To image the extent of pSTAT3 protein expression in treated and untreated tumors, immunolabeling was performed on paraffin-embedded sections (7 μm). immunolabeling was performed by following standard protocol supplied by core facility IGB, UIUC. Sections were further incubated with primary antibody for >12 h at RT in dark. It was further incubated for 2 h at RT in dark with secondary antibody of β-actin (FITC conjugated) and phosphoSTAT3 (Cy3 conjugated) with dilution of 1:200 each in 1x FX medium. Tumor sections only incubated with primary anti-body were considered as negative controls. At the end of incubations, sections were washed with 1x PBS (three times) before mounting them under coverslips using mounting medium containing DAPI. Samples were bound with nail polish before performing confocal microscopy.

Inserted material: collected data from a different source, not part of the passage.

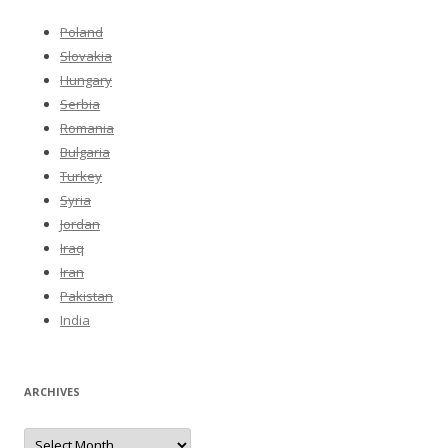
Poland
Slovakia
Hungary
Serbia
Romania
Bulgaria
Turkey
Syria
Jordan
Iraq
Iran
Pakistan
India
ARCHIVES
Archives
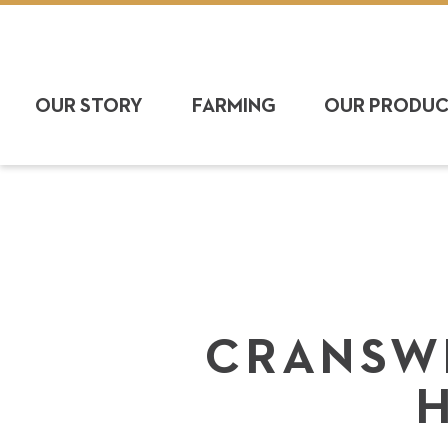
OUR STORY
FARMING
OUR PRODU
CRANSWI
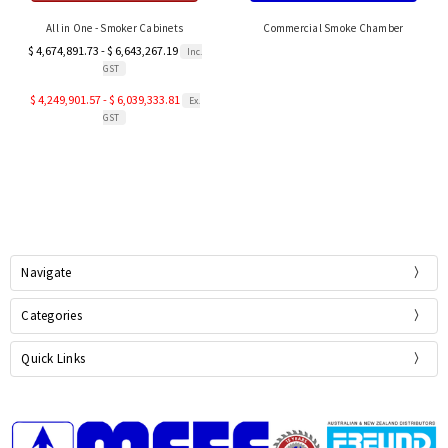
All in One - Smoker Cabinets
Commercial Smoke Chamber
$ 4,674,891.73 - $ 6,643,267.19
Inc.
GST
$ 4,249,901.57 - $ 6,039,333.81
Ex.
GST
Navigate
Categories
Quick Links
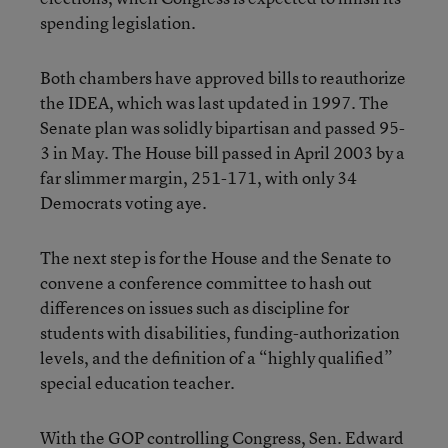
spending legislation.
Both chambers have approved bills to reauthorize
the IDEA, which was last updated in 1997. The
Senate plan was solidly bipartisan and passed 95-
3 in May. The House bill passed in April 2003 by a
far slimmer margin, 251-171, with only 34
Democrats voting aye.
The next step is for the House and the Senate to
convene a conference committee to hash out
differences on issues such as discipline for
students with disabilities, funding-authorization
levels, and the definition of a “highly qualified”
special education teacher.
With the GOP controlling Congress, Sen. Edward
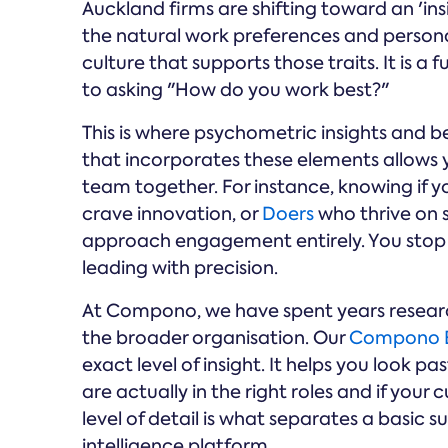
Auckland firms are shifting toward an 'i
the natural work preferences and personali
culture that supports those traits. It is 
to asking "How do you work best?"
This is where psychometric insights and b
that incorporates these elements allows yo
team together. For instance, knowing if 
crave innovation, or
Doers
who thrive on 
approach engagement entirely. You stop u
leading with precision.
At Compono, we have spent years researc
the broader organisation. Our
Compono 
exact level of insight. It helps you look pa
are actually in the right roles and if your c
level of detail is what separates a basic
intelligence platform.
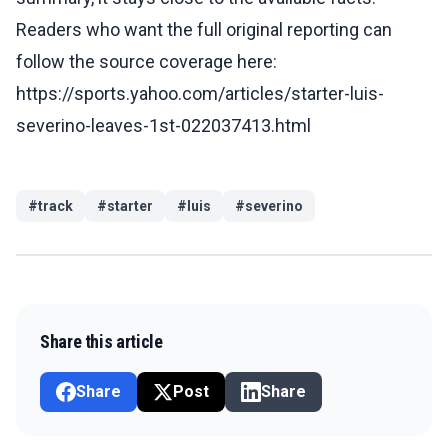
Readers who want the full original reporting can
follow the source coverage here:
https://sports.yahoo.com/articles/starter-luis-
severino-leaves-1st-022037413.html
#
track
#
starter
#
luis
#
severino
Share this article
Share
Post
Share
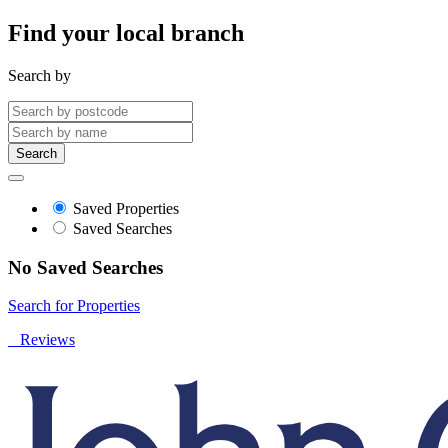
Find your local branch
Search by
Search
Saved Properties
Saved Searches
No Saved Searches
Search for Properties
Reviews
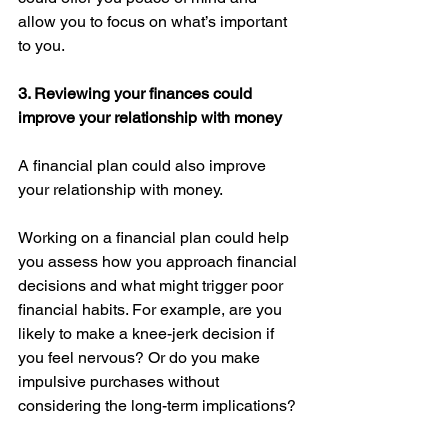
allow you to focus on what’s important 
to you. 
3. Reviewing your finances could 
improve your relationship with money
A financial plan could also improve 
your relationship with money. 
Working on a financial plan could help 
you assess how you approach financial 
decisions and what might trigger poor 
financial habits. For example, are you 
likely to make a knee-jerk decision if 
you feel nervous? Or do you make 
impulsive purchases without 
considering the long-term implications? 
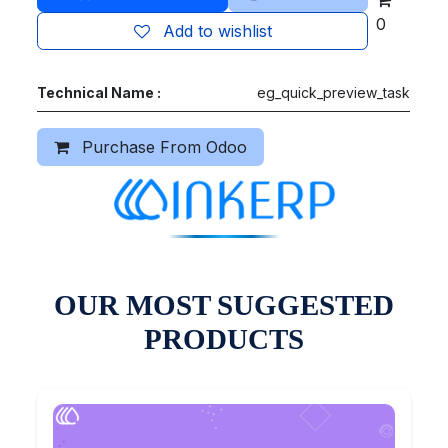
0
Add to wishlist
Technical Name :
eg_quick_preview_task
Purchase From Odoo
OUR MOST SUGGESTED
PRODUCTS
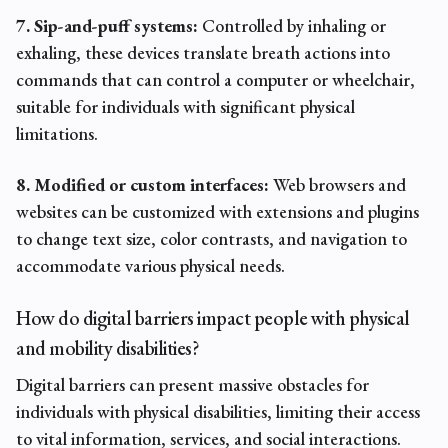
7. Sip-and-puff systems:
Controlled by inhaling or
exhaling, these devices translate breath actions into
commands that can control a computer or wheelchair,
suitable for individuals with significant physical
limitations.
8. Modified or custom interfaces:
Web browsers and
websites can be customized with extensions and plugins
to change text size, color contrasts, and navigation to
accommodate various physical needs.
How do digital barriers impact people with physical
and mobility disabilities?
Digital barriers can present massive obstacles for
individuals with physical disabilities, limiting their access
to vital information, services, and social interactions.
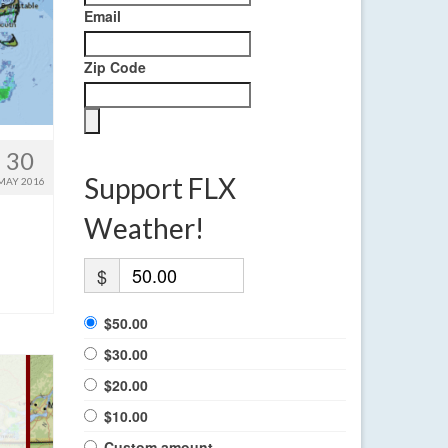
Email
Zip Code
30
Support FLX
MAY 2016
Weather!
$
$50.00
$30.00
$20.00
$10.00
Custom amount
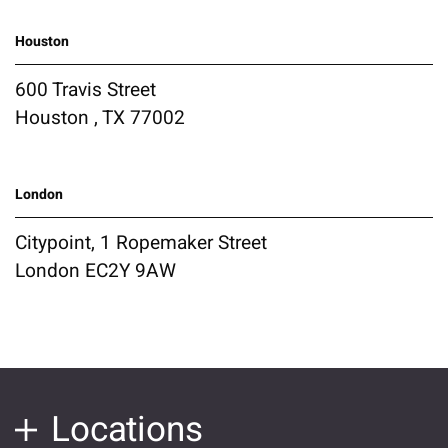
Houston
600 Travis Street
Houston , TX 77002
London
Citypoint, 1 Ropemaker Street
London EC2Y 9AW
Locations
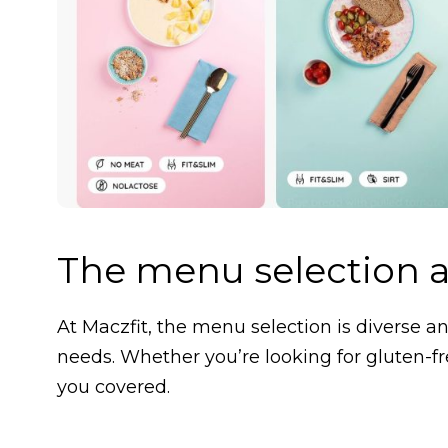
The menu selection a
At Maczfit, the menu selection is diverse and
needs. Whether you’re looking for gluten-fr
you covered.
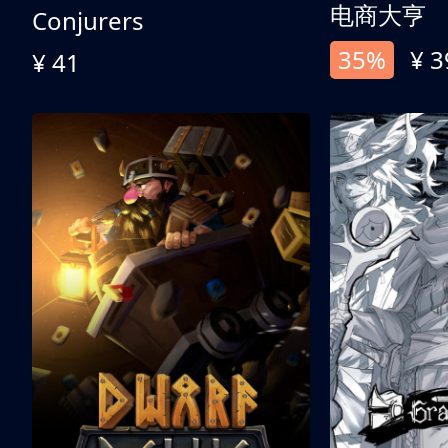
电商大亨
Conjurers
35%
¥ 3
¥ 41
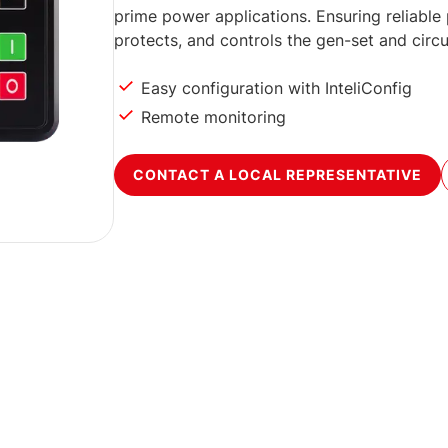
prime power applications. Ensuring reliable 
protects, and controls the gen-set and circu
Easy configuration with InteliConfig
Remote monitoring
CONTACT A LOCAL REPRESENTATIVE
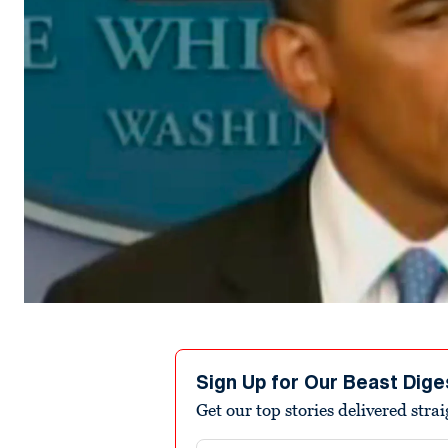
Sign Up for Our Beast Dige
Get our top stories delivered stra
Email address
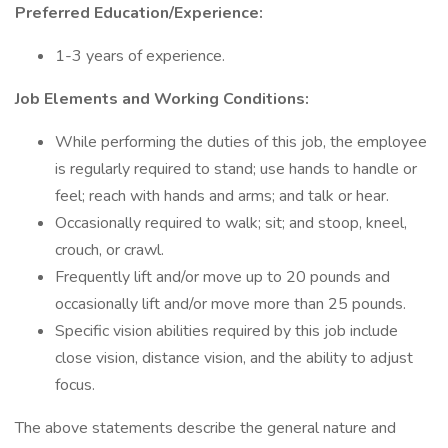
Preferred Education/Experience:
1-3 years of experience.
Job Elements and Working Conditions:
While performing the duties of this job, the employee
is regularly required to stand; use hands to handle or
feel; reach with hands and arms; and talk or hear.
Occasionally required to walk; sit; and stoop, kneel,
crouch, or crawl.
Frequently lift and/or move up to 20 pounds and
occasionally lift and/or move more than 25 pounds.
Specific vision abilities required by this job include
close vision, distance vision, and the ability to adjust
focus.
The above statements describe the general nature and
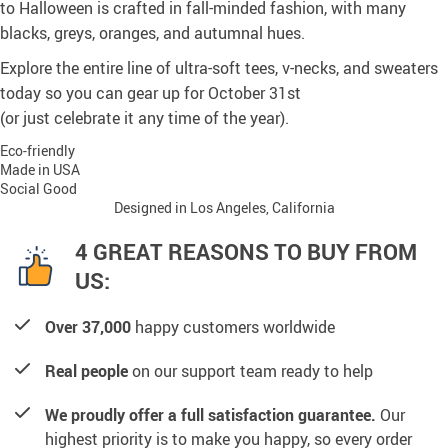
to Halloween is crafted in fall-minded fashion, with many
blacks, greys, oranges, and autumnal hues.
Explore the entire line of ultra-soft tees, v-necks, and sweaters
today so you can gear up for October 31st
(or just celebrate it any time of the year).
Eco-friendly
Made in USA
Social Good
Designed in Los Angeles, California
4 GREAT REASONS TO BUY FROM
US:
Over 37,000
happy customers worldwide
Real people
on our support team ready to help
We proudly offer a full satisfaction guarantee.
Our
highest priority is to make you happy, so every order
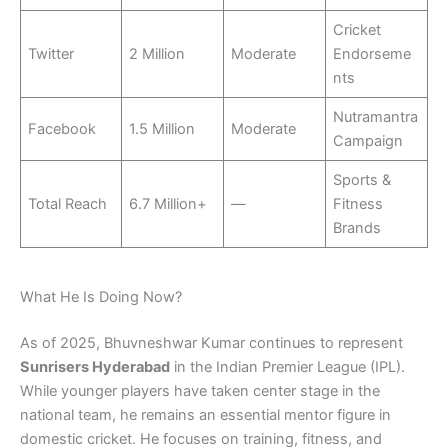
Cricket
Twitter
2 Million
Moderate
Endorseme
nts
Nutramantra
Facebook
1.5 Million
Moderate
Campaign
Sports &
Total Reach
6.7 Million+
—
Fitness
Brands
What He Is Doing Now?
As of 2025, Bhuvneshwar Kumar continues to represent
Sunrisers Hyderabad
in the Indian Premier League (IPL).
While younger players have taken center stage in the
national team, he remains an essential mentor figure in
domestic cricket. He focuses on training, fitness, and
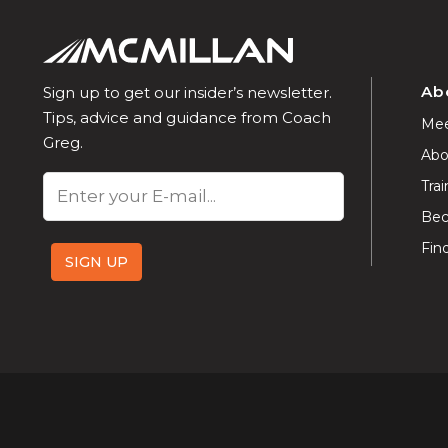
Ab
Sign up to get our insider’s newsletter.
Tips, advice and guidance from Coach
Mee
Greg.
Abo
Email
Trai
Bec
Fin
SIGN UP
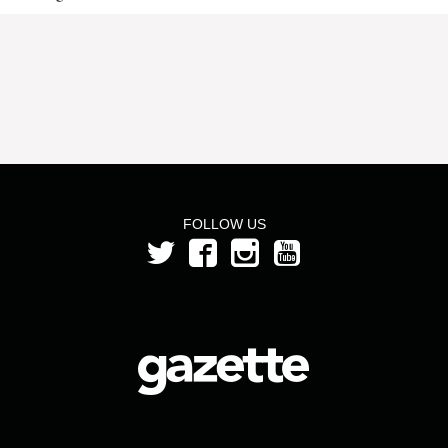
FOLLOW US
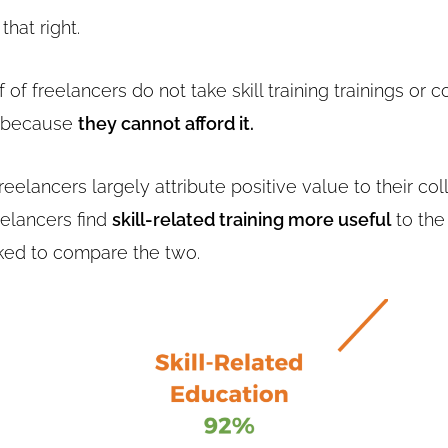
that right.
 of freelancers do not take skill training trainings or 
d because
they cannot afford it.
eelancers largely attribute positive value to their co
eelancers find
skill-related training more useful
to the
ed to compare the two.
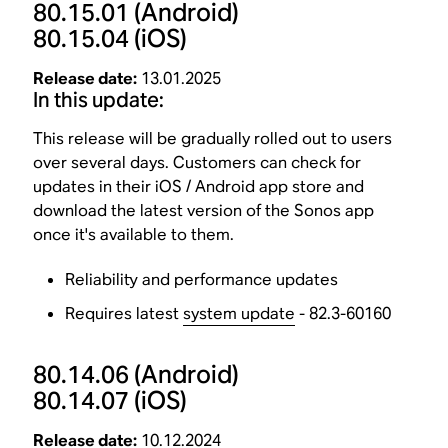
80.15.01
(Android)
80.15.04
(iOS)
Release date:
13.01.2025
In this update:
This release will be gradually rolled out to users
over several days. Customers can check for
updates in their iOS / Android app store and
download the latest version of the Sonos app
once it's available to them.
Reliability and performance updates
Requires latest
system update
- 82.3-60160
80.14.06
(Android)
80.14.07
(iOS)
Release date:
10.12.2024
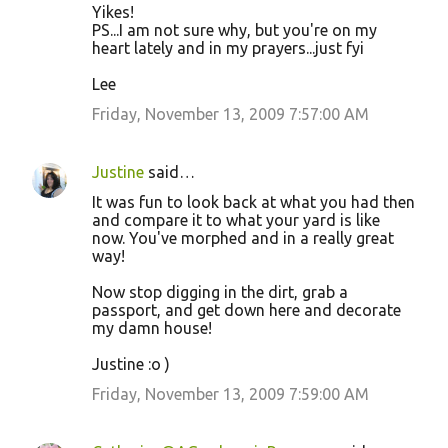
Yikes!
PS...I am not sure why, but you're on my
heart lately and in my prayers...just fyi
Lee
Friday, November 13, 2009 7:57:00 AM
Justine
said…
It was fun to look back at what you had then
and compare it to what your yard is like
now. You've morphed and in a really great
way!
Now stop digging in the dirt, grab a
passport, and get down here and decorate
my damn house!
Justine :o )
Friday, November 13, 2009 7:59:00 AM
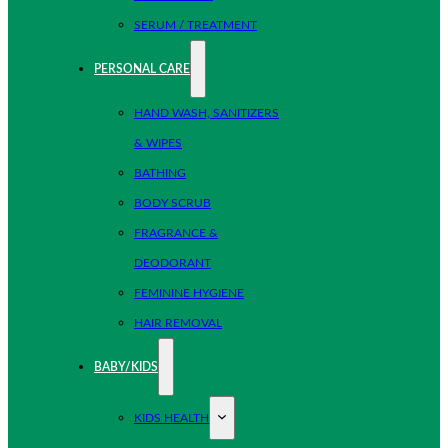
SERUM / TREATMENT
PERSONAL CARE
HAND WASH, SANITIZERS
& WIPES
BATHING
BODY SCRUB
FRAGRANCE &
DEODORANT
FEMININE HYGIENE
HAIR REMOVAL
BABY/KIDS
KIDS HEALTH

Enzymatic degradation of CB6 CNP Nic

Five suspensions of CB6 CNP Nic (carbon content: 10 mg mL⁻¹) were prepared in Dulbecco’s phosphate buffered solution and 200 × 10⁻⁶ M of hydrogen peroxide. Subsequently, 100 μg of human myeloperoxidase (hMPO) enzyme (activity > 50 units mg⁻¹ protein) was added to four of the five samples and statically incubated at 37 °C in the dark. Hydrogen peroxide was replenished every 5 h to sustain the activity of enzyme. To quench the enzyme activity, samples were transferred to 4 °C after 6, 12, 24, and 168 h. The collected samples were drop cast on glass slides for Raman analysis (120 to 2700 nm at 2% laser power for 20 s). All Raman measurements were taken on Nanophoton RAMAN 11 laser Raman microscope (Osaka, Japan) with a 532 nm wavelength laser for 20 s at 2% laser power using a 20x objective. For each spectrum a grating (600 l mm⁻¹) scan was taken over the range 120–2700 cm⁻¹. An average of 20 spectra were recorded and averaged for each measurement sample.

Statistical Analysis

The results were expressed as mean ± standard deviation and the data were analyzed using Graph pad prism 6.0 software. The p-value < 0.05 (95% confidence interval) was considered to be significantly different.